### [TRY IT]
Lay out the material as a JSON list of strings, one string per line, starting at the line that contains "Based on how" and ending at the line that contains "Answer: approximately 90° to the first". Leave out blank lines and every line outside that stretch.
*** EXERCISE MATERIALS Section Begins ***
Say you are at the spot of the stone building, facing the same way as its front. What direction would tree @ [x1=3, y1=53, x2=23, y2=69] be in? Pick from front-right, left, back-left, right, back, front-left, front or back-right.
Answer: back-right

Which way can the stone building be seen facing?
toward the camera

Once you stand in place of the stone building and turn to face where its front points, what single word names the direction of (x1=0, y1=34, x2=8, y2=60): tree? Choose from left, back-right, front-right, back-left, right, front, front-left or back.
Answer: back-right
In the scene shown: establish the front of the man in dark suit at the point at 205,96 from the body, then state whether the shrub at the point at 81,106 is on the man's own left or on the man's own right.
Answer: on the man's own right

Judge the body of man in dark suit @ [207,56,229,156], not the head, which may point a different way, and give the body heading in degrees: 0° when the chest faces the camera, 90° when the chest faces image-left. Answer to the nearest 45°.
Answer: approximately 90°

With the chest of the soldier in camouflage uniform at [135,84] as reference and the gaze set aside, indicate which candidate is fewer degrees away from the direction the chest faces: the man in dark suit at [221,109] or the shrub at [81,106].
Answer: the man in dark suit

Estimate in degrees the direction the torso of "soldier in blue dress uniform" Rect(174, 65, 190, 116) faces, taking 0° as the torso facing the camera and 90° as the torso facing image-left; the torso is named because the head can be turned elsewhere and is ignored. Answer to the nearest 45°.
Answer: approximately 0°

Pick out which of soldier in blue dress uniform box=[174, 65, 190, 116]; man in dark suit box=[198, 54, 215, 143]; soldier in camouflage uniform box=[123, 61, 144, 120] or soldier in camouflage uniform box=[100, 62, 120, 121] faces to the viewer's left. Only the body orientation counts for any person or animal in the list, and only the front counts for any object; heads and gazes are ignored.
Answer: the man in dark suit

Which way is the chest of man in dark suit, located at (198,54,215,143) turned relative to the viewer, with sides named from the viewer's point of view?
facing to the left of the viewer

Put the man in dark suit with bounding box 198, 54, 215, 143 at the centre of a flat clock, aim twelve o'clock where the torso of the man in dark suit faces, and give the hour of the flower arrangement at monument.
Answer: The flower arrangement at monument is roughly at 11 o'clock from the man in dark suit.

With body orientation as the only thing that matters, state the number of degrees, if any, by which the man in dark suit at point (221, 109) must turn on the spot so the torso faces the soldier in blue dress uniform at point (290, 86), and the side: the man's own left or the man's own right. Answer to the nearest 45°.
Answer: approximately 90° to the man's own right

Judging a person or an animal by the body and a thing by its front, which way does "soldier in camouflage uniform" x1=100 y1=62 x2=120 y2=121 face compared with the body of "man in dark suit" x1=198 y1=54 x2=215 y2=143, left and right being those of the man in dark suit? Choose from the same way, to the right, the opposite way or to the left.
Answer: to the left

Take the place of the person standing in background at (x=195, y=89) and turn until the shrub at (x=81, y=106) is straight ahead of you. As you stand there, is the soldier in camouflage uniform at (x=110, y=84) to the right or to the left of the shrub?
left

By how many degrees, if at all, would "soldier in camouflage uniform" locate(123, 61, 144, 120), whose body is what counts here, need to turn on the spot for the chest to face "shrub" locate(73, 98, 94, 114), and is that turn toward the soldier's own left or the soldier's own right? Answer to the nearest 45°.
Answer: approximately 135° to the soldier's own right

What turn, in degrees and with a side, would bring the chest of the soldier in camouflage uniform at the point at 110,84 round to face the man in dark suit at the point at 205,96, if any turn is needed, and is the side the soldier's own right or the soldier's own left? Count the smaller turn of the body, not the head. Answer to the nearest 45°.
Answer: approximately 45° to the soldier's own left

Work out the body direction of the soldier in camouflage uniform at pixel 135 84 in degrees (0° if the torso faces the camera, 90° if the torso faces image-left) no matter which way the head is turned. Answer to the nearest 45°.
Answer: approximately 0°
*** EXERCISE MATERIALS Section Ends ***
*** EXERCISE MATERIALS Section Begins ***
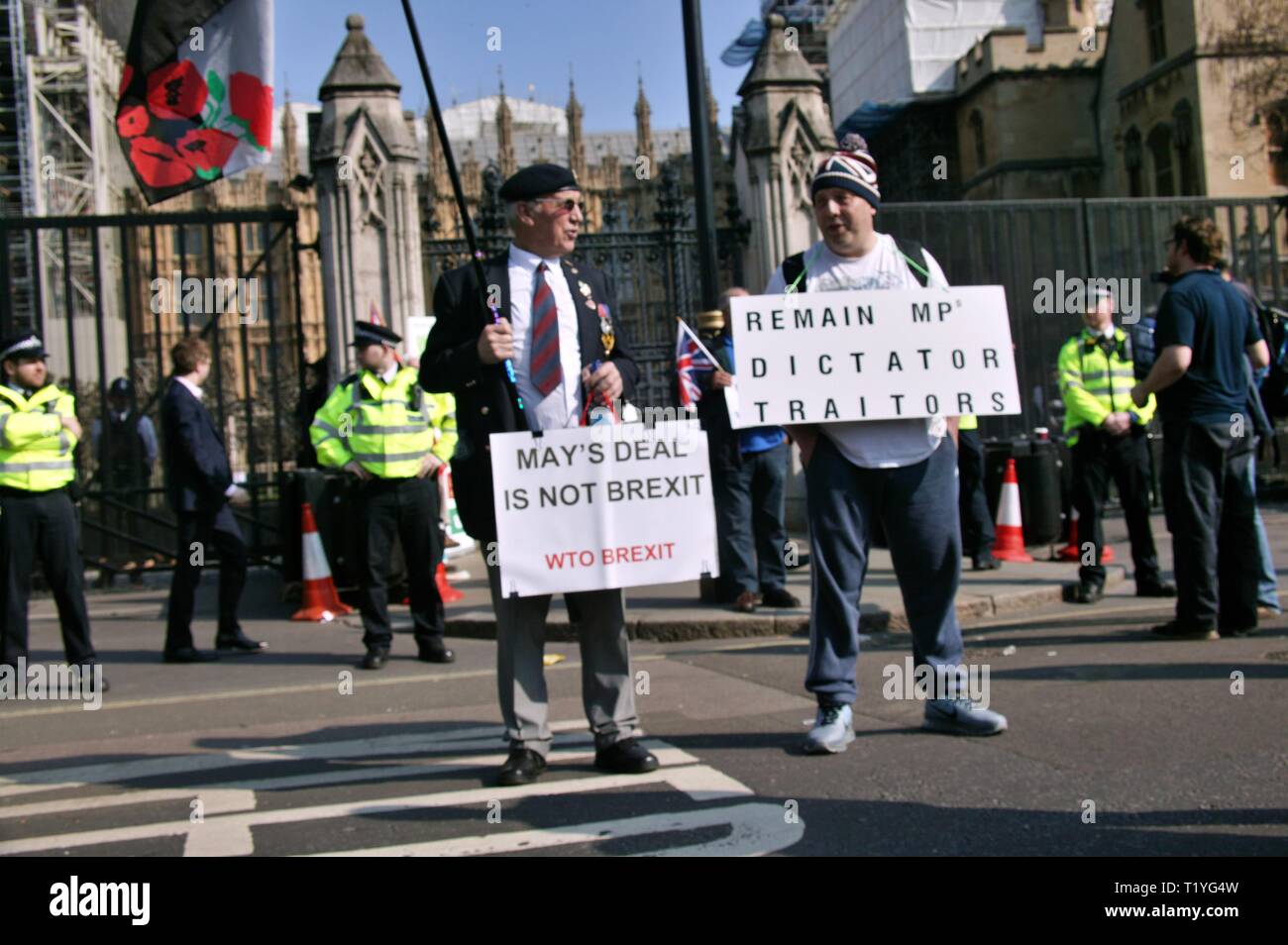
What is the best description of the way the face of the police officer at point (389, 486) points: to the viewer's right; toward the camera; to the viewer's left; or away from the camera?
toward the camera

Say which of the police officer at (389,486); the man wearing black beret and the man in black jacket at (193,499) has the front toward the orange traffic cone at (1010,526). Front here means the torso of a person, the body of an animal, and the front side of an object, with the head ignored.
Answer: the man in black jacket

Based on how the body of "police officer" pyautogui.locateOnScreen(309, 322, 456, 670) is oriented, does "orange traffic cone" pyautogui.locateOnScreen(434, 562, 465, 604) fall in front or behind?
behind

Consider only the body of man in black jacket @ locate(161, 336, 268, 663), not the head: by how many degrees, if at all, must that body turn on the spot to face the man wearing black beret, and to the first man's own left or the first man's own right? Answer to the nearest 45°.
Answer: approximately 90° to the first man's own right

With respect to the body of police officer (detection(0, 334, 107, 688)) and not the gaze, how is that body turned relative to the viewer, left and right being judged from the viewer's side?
*** EXERCISE MATERIALS Section Ends ***
### [TASK RESPONSE]
[
  "Based on how the body of \"police officer\" pyautogui.locateOnScreen(309, 322, 456, 670) is oriented, does \"orange traffic cone\" pyautogui.locateOnScreen(434, 562, 465, 604) fall in front or behind?",
  "behind",
  "Consider only the body of man in black jacket @ locate(161, 336, 268, 663), not the head: by how many degrees, if at all, must that body turn on the spot to face the man wearing black beret, and to the first man's own left or the first man's own right? Answer to the nearest 45°.",
  "Answer: approximately 90° to the first man's own right"
]